The Office of Rail and Road (ORR) has formally launched its independent inquiry into the widespread timetable disruption suffered on the railway since the new timetable was rolled out on last month.

Instead of delivering benefits to the rail network as intended, the new timetable, which came into action on 20 May, resulted in chaos, particularly for Northern and Govia Thameslink Rail (GTR) passengers.

On 4 June, the ORR was asked by transport secretary Chris Grayling to set up an inquiry into the failed new schedules, headed by its chair, Professor Stephen Glaister.

The inquiry will identify the factors that contributed to the failure to produce and introduce a satisfactory operational timetable, and reach conclusions about managing the risks created by major network changes.

It will also make recommendations to the industry and government prior to any future major network changes.

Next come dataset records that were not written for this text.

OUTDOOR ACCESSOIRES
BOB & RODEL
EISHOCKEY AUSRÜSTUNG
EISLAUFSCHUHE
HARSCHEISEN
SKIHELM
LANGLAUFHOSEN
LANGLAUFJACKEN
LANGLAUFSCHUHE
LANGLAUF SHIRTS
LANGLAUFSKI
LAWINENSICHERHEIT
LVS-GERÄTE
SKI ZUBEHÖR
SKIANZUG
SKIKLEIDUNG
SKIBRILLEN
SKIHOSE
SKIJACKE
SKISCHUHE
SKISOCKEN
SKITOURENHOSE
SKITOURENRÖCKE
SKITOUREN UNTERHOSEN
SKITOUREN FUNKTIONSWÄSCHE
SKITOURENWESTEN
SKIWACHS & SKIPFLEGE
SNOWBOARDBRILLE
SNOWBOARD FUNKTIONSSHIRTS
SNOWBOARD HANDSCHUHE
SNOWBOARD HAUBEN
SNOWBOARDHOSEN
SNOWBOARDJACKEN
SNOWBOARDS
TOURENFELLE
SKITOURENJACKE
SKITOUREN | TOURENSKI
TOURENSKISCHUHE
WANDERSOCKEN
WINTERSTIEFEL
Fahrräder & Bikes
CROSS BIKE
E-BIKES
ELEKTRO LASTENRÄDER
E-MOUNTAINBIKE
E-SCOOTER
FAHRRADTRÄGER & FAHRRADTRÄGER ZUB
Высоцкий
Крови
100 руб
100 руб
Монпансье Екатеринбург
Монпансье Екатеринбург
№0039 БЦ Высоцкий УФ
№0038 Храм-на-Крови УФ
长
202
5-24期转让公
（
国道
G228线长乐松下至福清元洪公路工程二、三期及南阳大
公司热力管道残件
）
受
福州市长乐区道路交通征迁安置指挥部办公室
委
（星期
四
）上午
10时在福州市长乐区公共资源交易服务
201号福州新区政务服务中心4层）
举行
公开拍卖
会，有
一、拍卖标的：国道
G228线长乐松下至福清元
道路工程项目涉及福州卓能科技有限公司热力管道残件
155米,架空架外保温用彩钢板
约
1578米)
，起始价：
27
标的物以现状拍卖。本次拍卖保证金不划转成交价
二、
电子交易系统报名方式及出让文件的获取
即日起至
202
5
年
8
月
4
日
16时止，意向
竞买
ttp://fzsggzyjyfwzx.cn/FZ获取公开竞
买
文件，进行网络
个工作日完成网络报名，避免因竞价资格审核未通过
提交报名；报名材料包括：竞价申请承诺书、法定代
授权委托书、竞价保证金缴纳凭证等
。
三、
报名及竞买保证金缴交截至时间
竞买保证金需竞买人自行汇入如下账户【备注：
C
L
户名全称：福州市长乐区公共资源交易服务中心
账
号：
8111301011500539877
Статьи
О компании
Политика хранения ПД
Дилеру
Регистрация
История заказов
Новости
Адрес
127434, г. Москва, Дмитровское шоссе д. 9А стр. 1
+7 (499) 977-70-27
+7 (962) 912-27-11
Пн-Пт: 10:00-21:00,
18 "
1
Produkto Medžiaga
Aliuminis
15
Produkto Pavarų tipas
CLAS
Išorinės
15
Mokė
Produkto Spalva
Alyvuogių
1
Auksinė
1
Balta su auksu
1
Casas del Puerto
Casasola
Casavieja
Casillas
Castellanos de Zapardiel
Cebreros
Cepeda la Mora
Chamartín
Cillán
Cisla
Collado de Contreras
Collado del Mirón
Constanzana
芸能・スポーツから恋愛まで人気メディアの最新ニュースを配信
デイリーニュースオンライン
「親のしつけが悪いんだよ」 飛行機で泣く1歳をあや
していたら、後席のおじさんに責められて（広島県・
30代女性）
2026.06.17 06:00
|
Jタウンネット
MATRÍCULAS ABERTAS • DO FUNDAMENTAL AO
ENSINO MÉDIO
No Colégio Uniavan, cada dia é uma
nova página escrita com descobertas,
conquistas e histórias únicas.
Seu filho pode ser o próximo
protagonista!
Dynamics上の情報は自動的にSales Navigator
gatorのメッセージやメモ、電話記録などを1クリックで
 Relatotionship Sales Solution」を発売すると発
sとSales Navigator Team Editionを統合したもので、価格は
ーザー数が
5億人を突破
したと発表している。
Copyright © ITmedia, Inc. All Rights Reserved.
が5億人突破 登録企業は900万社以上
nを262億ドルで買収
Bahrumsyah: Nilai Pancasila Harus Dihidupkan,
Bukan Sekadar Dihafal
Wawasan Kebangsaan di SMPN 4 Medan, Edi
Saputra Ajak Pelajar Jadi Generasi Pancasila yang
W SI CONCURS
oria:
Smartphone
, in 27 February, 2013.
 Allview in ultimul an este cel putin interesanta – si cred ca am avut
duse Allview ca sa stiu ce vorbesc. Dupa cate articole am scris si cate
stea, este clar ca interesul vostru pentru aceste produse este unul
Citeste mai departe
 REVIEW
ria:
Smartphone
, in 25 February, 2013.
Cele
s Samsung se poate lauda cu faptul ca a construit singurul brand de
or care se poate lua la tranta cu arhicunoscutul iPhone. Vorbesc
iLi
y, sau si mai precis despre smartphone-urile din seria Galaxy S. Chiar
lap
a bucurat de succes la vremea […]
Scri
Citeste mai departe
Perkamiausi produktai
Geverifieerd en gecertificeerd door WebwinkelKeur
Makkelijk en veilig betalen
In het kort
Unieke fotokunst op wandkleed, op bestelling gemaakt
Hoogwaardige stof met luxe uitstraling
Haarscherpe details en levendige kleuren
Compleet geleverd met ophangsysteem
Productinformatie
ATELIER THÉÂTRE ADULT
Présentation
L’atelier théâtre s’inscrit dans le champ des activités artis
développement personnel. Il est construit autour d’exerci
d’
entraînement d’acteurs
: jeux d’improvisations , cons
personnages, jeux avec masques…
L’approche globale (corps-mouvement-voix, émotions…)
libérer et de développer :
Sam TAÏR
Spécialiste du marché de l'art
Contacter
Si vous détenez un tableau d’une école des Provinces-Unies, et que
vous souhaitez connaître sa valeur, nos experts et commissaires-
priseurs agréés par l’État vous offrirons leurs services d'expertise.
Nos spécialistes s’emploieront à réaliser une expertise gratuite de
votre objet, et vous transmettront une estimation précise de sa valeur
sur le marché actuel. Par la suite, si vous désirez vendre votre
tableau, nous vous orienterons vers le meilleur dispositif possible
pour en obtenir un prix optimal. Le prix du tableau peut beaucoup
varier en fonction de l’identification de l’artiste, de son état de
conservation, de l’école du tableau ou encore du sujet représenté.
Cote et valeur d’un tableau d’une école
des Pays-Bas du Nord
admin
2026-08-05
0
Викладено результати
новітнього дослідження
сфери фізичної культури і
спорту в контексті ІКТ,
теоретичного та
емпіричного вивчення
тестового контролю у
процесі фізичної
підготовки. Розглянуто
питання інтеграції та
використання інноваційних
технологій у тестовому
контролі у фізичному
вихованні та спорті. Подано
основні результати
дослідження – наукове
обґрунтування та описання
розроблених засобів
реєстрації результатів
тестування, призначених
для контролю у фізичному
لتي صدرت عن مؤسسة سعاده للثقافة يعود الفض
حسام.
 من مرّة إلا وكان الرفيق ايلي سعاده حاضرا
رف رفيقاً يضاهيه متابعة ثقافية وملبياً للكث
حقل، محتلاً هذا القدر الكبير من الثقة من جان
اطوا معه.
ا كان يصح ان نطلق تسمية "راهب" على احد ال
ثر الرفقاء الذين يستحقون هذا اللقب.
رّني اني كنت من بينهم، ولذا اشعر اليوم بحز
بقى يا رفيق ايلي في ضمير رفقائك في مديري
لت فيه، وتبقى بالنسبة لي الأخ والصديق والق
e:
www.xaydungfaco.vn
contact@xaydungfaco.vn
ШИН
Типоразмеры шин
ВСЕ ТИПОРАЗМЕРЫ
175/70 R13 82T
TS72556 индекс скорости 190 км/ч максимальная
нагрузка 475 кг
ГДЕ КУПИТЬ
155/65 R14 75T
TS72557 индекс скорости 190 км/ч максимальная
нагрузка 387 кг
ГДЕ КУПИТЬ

Focusing on what took place during the introduction of the timetable, the inquiry will concentrate on the evidence of where there were differences and underlying causes, and will examine the disruption experienced by passengers - particularly on lines served by GTR and Northern.

How Network Rail and the train operators worked together before and after the introduction of the timetable, Network Rail’s role in delivering network enhancements, the Department for Transport’s (DfT) role in planning enhancements and franchises, and the industry’s readiness in preparing for timetable changes will also be considered.

Glaister explained: “A considerable amount of time was spent planning these changes so it is disappointing that the industry could not make the new timetable work. The ORR does not set or approve the railway timetable; we will therefore look at this issue independently and dispassionately.”

He added: “While I want the Inquiry to proceed at pace it is important to be thorough and impartial. We will collect evidence from a range of organisations, including passenger representatives such as Transport Focus, and be supported by an expert panel of external advisers.”

According to Glaister, the ORR’s role as regulator of Network Rail and the train operating companies has been properly assessed by the inquiry will also be challenged by the advisory panel.

The inquiry will have three phases: evidence-gathering, analysis, and development of recommendations. An interim report will be published in September, with the final report published by the end of the year.